### Task:
Would you write out, word for word, each line of the records below from the top through the one holding "right front paw: (533, 935)"?

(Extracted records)
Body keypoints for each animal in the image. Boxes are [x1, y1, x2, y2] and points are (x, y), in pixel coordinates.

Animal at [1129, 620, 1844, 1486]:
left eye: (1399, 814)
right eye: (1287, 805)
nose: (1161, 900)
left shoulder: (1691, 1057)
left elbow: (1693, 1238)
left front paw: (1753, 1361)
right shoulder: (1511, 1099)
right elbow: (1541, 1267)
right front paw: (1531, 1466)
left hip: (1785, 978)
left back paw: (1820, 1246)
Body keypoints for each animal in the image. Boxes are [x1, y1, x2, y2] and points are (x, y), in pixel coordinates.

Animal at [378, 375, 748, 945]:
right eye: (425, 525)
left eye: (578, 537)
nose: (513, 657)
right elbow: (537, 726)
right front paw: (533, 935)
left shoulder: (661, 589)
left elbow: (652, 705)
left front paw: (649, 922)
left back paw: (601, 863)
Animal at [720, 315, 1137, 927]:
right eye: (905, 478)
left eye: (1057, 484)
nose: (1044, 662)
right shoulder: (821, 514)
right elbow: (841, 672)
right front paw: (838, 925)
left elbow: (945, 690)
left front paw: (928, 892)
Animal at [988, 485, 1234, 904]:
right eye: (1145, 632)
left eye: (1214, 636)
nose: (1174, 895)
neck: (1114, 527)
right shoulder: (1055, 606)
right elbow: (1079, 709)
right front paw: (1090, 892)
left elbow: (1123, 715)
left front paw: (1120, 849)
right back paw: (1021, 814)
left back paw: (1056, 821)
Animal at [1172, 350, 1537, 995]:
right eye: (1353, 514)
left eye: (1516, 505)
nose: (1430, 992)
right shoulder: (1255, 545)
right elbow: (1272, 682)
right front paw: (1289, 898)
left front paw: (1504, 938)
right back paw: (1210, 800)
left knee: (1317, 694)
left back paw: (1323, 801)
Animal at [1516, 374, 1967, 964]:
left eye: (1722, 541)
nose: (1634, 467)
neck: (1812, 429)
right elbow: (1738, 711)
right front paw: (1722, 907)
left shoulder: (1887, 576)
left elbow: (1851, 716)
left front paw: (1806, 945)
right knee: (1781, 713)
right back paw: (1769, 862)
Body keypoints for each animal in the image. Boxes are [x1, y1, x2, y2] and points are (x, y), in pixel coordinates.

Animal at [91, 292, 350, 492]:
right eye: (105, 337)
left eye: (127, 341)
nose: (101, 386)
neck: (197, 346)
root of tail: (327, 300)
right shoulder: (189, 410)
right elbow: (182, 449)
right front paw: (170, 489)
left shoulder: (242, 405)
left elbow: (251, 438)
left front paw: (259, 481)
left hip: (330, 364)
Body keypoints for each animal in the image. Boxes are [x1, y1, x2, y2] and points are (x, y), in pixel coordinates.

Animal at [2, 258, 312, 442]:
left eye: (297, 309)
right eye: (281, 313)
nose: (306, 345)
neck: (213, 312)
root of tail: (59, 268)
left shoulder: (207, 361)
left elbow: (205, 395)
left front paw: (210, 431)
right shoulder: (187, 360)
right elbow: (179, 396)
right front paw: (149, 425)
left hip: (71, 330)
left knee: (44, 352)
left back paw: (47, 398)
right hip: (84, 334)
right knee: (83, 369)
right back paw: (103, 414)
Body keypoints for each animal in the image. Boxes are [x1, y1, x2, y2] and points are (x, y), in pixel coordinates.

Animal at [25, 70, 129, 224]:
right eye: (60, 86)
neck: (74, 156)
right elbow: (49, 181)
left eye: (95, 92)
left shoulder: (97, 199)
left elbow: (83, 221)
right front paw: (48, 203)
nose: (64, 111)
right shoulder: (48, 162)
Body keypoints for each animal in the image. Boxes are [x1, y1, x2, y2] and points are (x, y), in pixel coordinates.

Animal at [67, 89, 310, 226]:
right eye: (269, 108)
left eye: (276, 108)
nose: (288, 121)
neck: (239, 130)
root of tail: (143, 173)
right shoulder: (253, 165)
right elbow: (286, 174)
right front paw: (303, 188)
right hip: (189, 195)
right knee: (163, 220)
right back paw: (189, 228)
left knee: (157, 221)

### Solved problem:
Body keypoints for each animal in the image. Boxes are [x1, y1, x2, y2] and points are (x, y), in pixel coordinates.

Animal at [1129, 620, 1844, 1486]:
left eye: (1399, 814)
right eye: (1287, 805)
nose: (1161, 900)
left shoulder: (1691, 1057)
left elbow: (1693, 1238)
left front paw: (1753, 1361)
right shoulder: (1511, 1099)
right elbow: (1541, 1267)
right front paw: (1531, 1466)
left hip: (1785, 978)
left back paw: (1820, 1246)
Body keypoints for each animal in the image. Boxes are [x1, y1, x2, y2] and points are (x, y), in pixel coordinates.

Animal at [378, 375, 748, 945]:
right eye: (425, 525)
left eye: (578, 537)
nose: (513, 657)
right elbow: (537, 726)
right front paw: (533, 935)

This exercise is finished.